### Job
Give the lines of all the items below as a numbered list, omitting blank lines and leaving the pictures out of the answer.

### Items excerpted from a collection

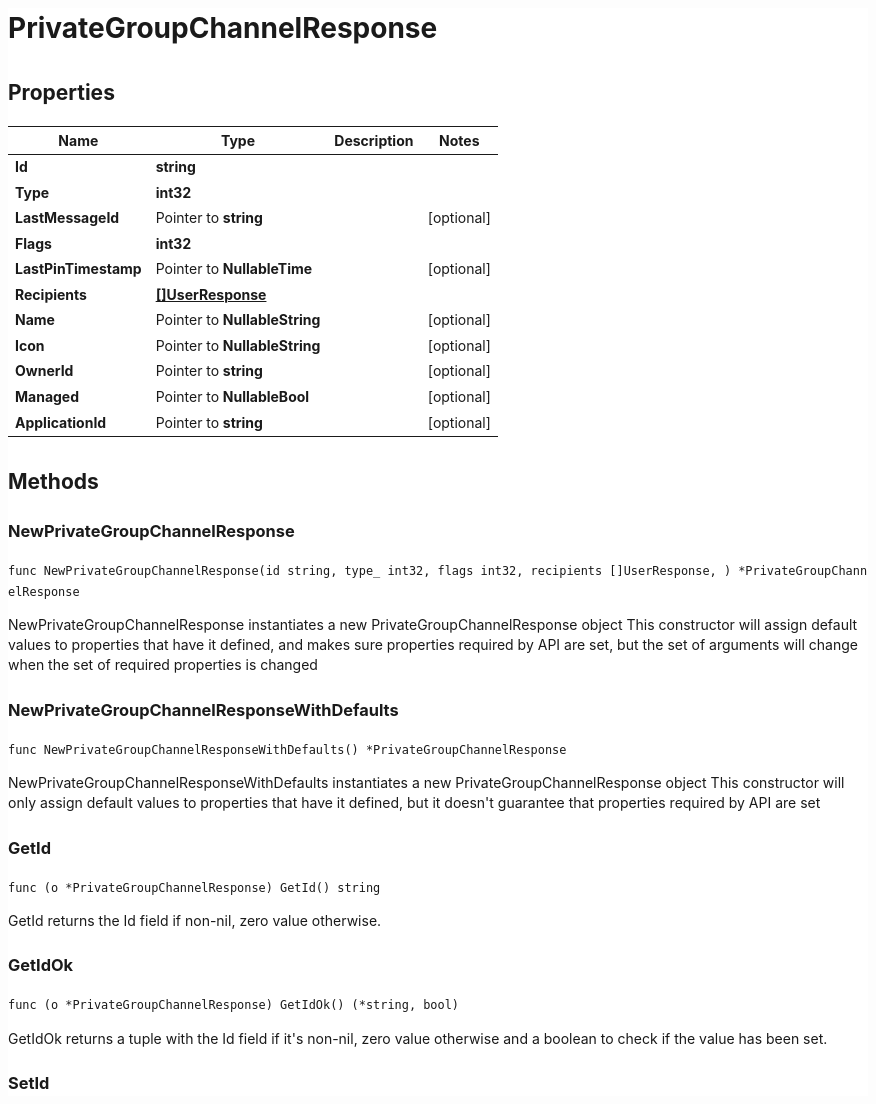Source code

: # PrivateGroupChannelResponse

## Properties

Name | Type | Description | Notes
------------ | ------------- | ------------- | -------------
**Id** | **string** |  | 
**Type** | **int32** |  | 
**LastMessageId** | Pointer to **string** |  | [optional] 
**Flags** | **int32** |  | 
**LastPinTimestamp** | Pointer to **NullableTime** |  | [optional] 
**Recipients** | [**[]UserResponse**](UserResponse.md) |  | 
**Name** | Pointer to **NullableString** |  | [optional] 
**Icon** | Pointer to **NullableString** |  | [optional] 
**OwnerId** | Pointer to **string** |  | [optional] 
**Managed** | Pointer to **NullableBool** |  | [optional] 
**ApplicationId** | Pointer to **string** |  | [optional] 

## Methods

### NewPrivateGroupChannelResponse

`func NewPrivateGroupChannelResponse(id string, type_ int32, flags int32, recipients []UserResponse, ) *PrivateGroupChannelResponse`

NewPrivateGroupChannelResponse instantiates a new PrivateGroupChannelResponse object
This constructor will assign default values to properties that have it defined,
and makes sure properties required by API are set, but the set of arguments
will change when the set of required properties is changed

### NewPrivateGroupChannelResponseWithDefaults

`func NewPrivateGroupChannelResponseWithDefaults() *PrivateGroupChannelResponse`

NewPrivateGroupChannelResponseWithDefaults instantiates a new PrivateGroupChannelResponse object
This constructor will only assign default values to properties that have it defined,
but it doesn't guarantee that properties required by API are set

### GetId

`func (o *PrivateGroupChannelResponse) GetId() string`

GetId returns the Id field if non-nil, zero value otherwise.

### GetIdOk

`func (o *PrivateGroupChannelResponse) GetIdOk() (*string, bool)`

GetIdOk returns a tuple with the Id field if it's non-nil, zero value otherwise
and a boolean to check if the value has been set.

### SetId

### Solution for this exercise
1. Source code
2. : # PrivateGroupChannelResponse
3. ## Properties
4. Name | Type | Description | Notes
5. ------------ | ------------- | ------------- | -------------
6. **Id** | **string** |  | 
7. **Type** | **int32** |  | 
8. **LastMessageId** | Pointer to **string** |  | [optional] 
9. **Flags** | **int32** |  | 
10. **LastPinTimestamp** | Pointer to **NullableTime** |  | [optional] 
11. **Recipients** | [**[]UserResponse**](UserResponse.md) |  | 
12. **Name** | Pointer to **NullableString** |  | [optional] 
13. **Icon** | Pointer to **NullableString** |  | [optional] 
14. **OwnerId** | Pointer to **string** |  | [optional] 
15. **Managed** | Pointer to **NullableBool** |  | [optional] 
16. **ApplicationId** | Pointer to **string** |  | [optional] 
17. ## Methods
18. ### NewPrivateGroupChannelResponse
19. `func NewPrivateGroupChannelResponse(id string, type_ int32, flags int32, recipients []UserResponse, ) *PrivateGroupChannelResponse`
20. NewPrivateGroupChannelResponse instantiates a new PrivateGroupChannelResponse object
21. This constructor will assign default values to properties that have it defined,
22. and makes sure properties required by API are set, but the set of arguments
23. will change when the set of required properties is changed
24. ### NewPrivateGroupChannelResponseWithDefaults
25. `func NewPrivateGroupChannelResponseWithDefaults() *PrivateGroupChannelResponse`
26. NewPrivateGroupChannelResponseWithDefaults instantiates a new PrivateGroupChannelResponse object
27. This constructor will only assign default values to properties that have it defined,
28. but it doesn't guarantee that properties required by API are set
29. ### GetId
30. `func (o *PrivateGroupChannelResponse) GetId() string`
31. GetId returns the Id field if non-nil, zero value otherwise.
32. ### GetIdOk
33. `func (o *PrivateGroupChannelResponse) GetIdOk() (*string, bool)`
34. GetIdOk returns a tuple with the Id field if it's non-nil, zero value otherwise
35. and a boolean to check if the value has been set.
36. ### SetId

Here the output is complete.